- _Text passage_:
# Exercise 2

In [1]:
# MAIN LIBRARIES to use
using Optim
using Statistics
using ForwardDiff
using Plots
using LinearAlgebra
using CSV
using DataFrames
using StatsFuns

We have the following model:

$$
\begin{gather*}
    y_t^{*}=\alpha+\rho y_{t-1}^{*}+\beta x_t + \epsilon_t \label{eq10}\tag{10} \\
    y_t = y_t^{*}+\upsilon_t
\end{gather*}
$$

where $\epsilon_{t}$ and $\upsilon_{t}$ are independent Gaussian white noise errors. Suppose that $y_{t}^{*}$ is not observed, and instead we observe $y_{t}$. We estimate the equation

$$
\begin{equation}
    y_t=\alpha+\rho y_{t-1}+\beta x_t + \nu_t \label{eq11}\tag{11}
\end{equation}
$$

which will yield a biased and inconsistent estimator, since the errors are not exogenous anymore $\mathbb{E}[x_t\nu_t]\neq 0$.

We're told to consider as instruments to deal with this endogeneity: $Z=[1\,\, x_t\,\, x_{t-1}\,\, x_{t-2}]$, lags of $x_t$ which are correlated with $y_{t-1}$ as long as $\beta\neq 0$. By assumption, $\mathbb{E}[x_{t-s}\nu_t]=0\quad\forall s\geq0$. The functions that we're given to define these lags:

In [3]:
function lag(x::Array{Float64,2},p::Int64)
	n,k = size(x)
	lagged_x = [ones(p,k); x[1:n-p,:]]
end

function lag(x::Array{Float64,1},p::Int64)
	n = size(x,1)
	lagged_x = [ones(p); x[1:n-p]]
end	 


function  lags(x::Array{Float64,2},p)
	n, k = size(x)
	lagged_x = zeros(eltype(x),n,p*k)
	for i = 1:p
		lagged_x[:,i*k-k+1:i*k] = lag(x,i)
	end
    return lagged_x
end	

function  lags(x::Array{Float64,1},p)
	n = size(x,1)
	lagged_x = zeros(eltype(x), n,p)
	for i = 1:p
		lagged_x[:,i] = lag(x,i)
	end
    return lagged_x
end

lags (generic function with 2 methods)

- _Data supplied_:
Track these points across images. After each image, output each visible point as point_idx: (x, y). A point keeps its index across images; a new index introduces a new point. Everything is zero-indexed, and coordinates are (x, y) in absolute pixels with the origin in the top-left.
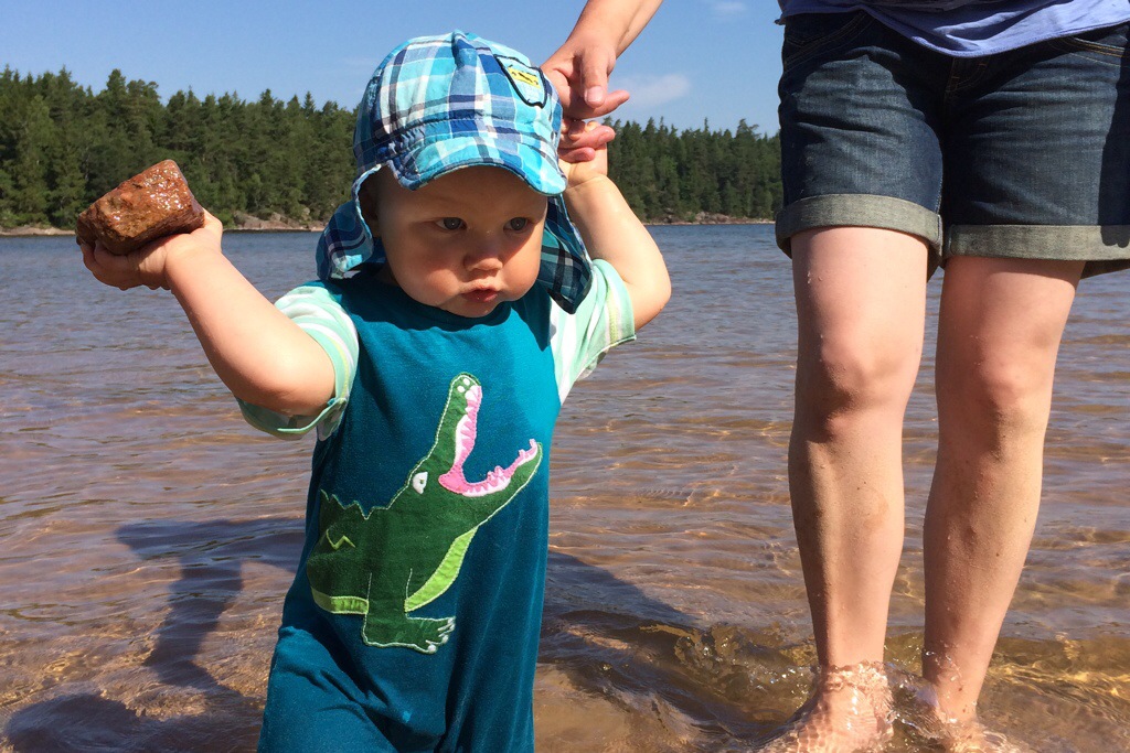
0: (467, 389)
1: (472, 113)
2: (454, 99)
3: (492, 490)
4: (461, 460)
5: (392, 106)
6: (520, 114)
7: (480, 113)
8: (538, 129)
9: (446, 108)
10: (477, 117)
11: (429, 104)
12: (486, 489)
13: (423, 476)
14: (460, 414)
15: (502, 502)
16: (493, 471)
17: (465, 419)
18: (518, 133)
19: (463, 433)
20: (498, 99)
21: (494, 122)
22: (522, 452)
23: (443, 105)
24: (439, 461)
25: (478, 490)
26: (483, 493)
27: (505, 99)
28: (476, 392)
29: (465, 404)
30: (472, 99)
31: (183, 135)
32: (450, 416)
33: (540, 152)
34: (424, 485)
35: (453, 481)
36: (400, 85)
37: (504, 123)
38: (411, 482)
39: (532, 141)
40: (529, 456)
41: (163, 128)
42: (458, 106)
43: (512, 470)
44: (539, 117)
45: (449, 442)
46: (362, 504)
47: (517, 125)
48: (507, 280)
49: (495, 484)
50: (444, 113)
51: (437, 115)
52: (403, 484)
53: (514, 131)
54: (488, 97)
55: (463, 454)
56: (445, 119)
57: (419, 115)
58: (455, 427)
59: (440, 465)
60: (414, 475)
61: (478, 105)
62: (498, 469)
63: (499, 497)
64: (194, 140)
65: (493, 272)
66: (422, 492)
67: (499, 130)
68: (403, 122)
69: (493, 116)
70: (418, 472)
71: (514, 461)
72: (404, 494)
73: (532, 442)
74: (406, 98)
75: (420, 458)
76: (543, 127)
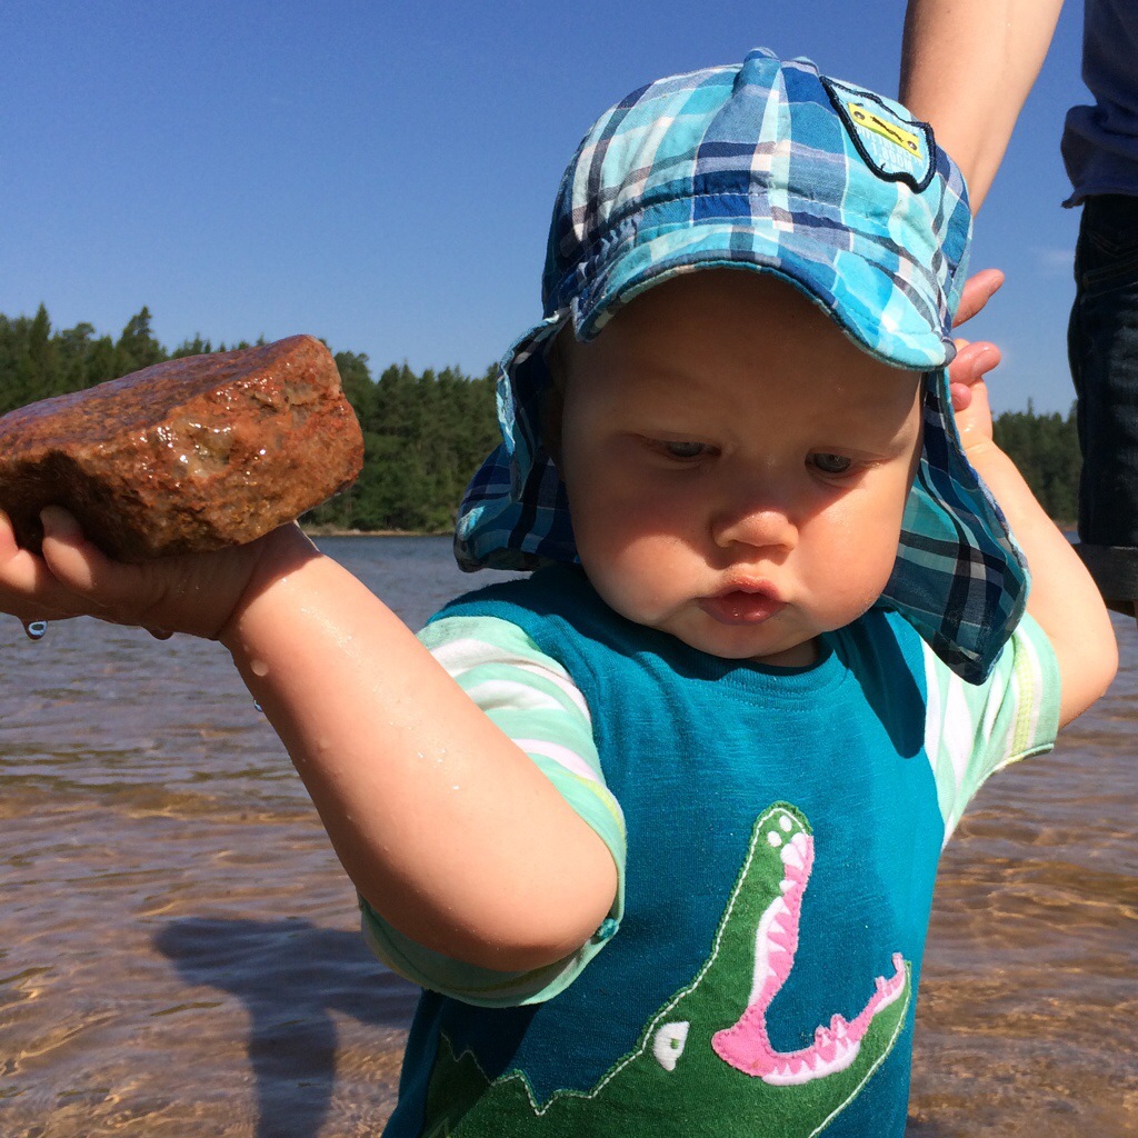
0: (786, 838)
1: (745, 179)
2: (709, 150)
3: (823, 1068)
4: (763, 999)
5: (594, 182)
6: (858, 192)
7: (762, 181)
8: (896, 230)
9: (691, 169)
10: (755, 189)
11: (661, 164)
12: (811, 1066)
13: (679, 1031)
14: (769, 894)
15: (841, 1097)
16: (827, 1025)
17: (777, 906)
18: (846, 229)
19: (772, 937)
20: (808, 153)
21: (791, 202)
22: (881, 981)
23: (684, 164)
24: (717, 998)
25: (795, 1070)
26: (804, 1075)
27: (826, 156)
28: (803, 849)
29: (780, 872)
30: (749, 150)
31: (395, 417)
32: (749, 896)
33: (893, 276)
34: (678, 1052)
35: (742, 1045)
36: (616, 142)
37: (813, 206)
38: (651, 1042)
39: (879, 252)
40: (891, 993)
41: (372, 409)
42: (715, 164)
43: (864, 1021)
44: (904, 207)
45: (742, 958)
46: (533, 1081)
47: (845, 216)
48: (809, 579)
49: (829, 1055)
50: (685, 180)
51: (669, 185)
52: (631, 1045)
53: (836, 226)
54: (786, 147)
55: (769, 983)
56: (685, 194)
57: (635, 192)
58: (755, 921)
59: (717, 1010)
60: (657, 1027)
61: (759, 163)
62: (838, 1021)
63: (836, 1085)
64: (409, 423)
65: (776, 551)
66: (671, 1066)
67: (800, 218)
68: (607, 208)
69: (792, 189)
70: (667, 1020)
71: (866, 1001)
72: (633, 1068)
73: (899, 961)
74: (622, 163)
75: (674, 990)
76: (909, 231)
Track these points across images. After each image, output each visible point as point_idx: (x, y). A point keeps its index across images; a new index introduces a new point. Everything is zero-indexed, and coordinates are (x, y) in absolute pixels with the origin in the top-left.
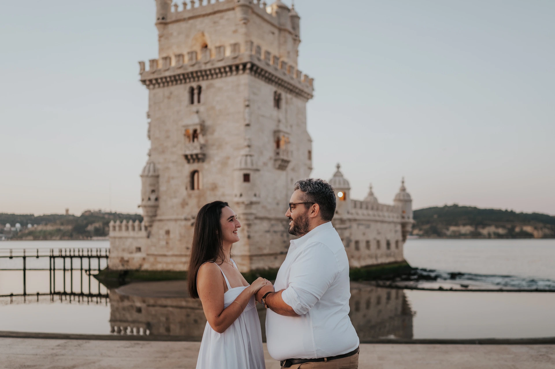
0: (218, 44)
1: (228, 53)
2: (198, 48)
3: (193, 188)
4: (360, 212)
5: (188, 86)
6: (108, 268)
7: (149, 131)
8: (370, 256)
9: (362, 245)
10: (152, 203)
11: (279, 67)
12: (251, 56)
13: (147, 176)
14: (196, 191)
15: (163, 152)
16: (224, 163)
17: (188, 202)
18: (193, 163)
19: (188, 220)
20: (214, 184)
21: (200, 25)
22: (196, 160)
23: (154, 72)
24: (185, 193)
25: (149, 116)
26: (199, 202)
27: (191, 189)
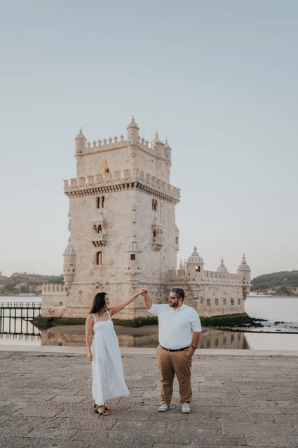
0: (116, 170)
1: (122, 176)
2: (102, 172)
3: (98, 264)
4: (211, 279)
5: (96, 196)
6: (40, 316)
7: (69, 225)
8: (218, 310)
9: (213, 302)
10: (71, 273)
11: (156, 184)
12: (137, 178)
13: (68, 255)
14: (100, 265)
15: (79, 239)
16: (119, 247)
17: (94, 273)
18: (98, 247)
19: (94, 284)
20: (111, 261)
21: (104, 157)
22: (100, 245)
23: (74, 187)
24: (92, 266)
25: (70, 215)
26: (101, 272)
27: (96, 264)
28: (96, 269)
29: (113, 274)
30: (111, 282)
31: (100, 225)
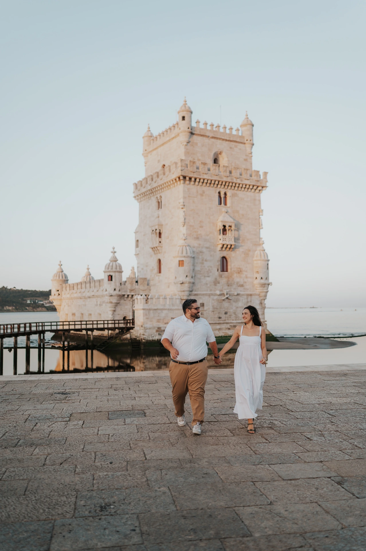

- _What the task asks_: Transcribe the instrumental-variables notebook from "lagged_x = [ones(p);" up to and including "lagged_x[:,i*k-k+1:i*k] = lag(x,i)". The items have no connection to the instrumental-variables notebook.

- _Reply_:
lagged_x = [ones(p); x[1:n-p]]
end	 


function  lags(x::Array{Float64,2},p)
	n, k = size(x)
	lagged_x = zeros(eltype(x),n,p*k)
	for i = 1:p
		lagged_x[:,i*k-k+1:i*k] = lag(x,i)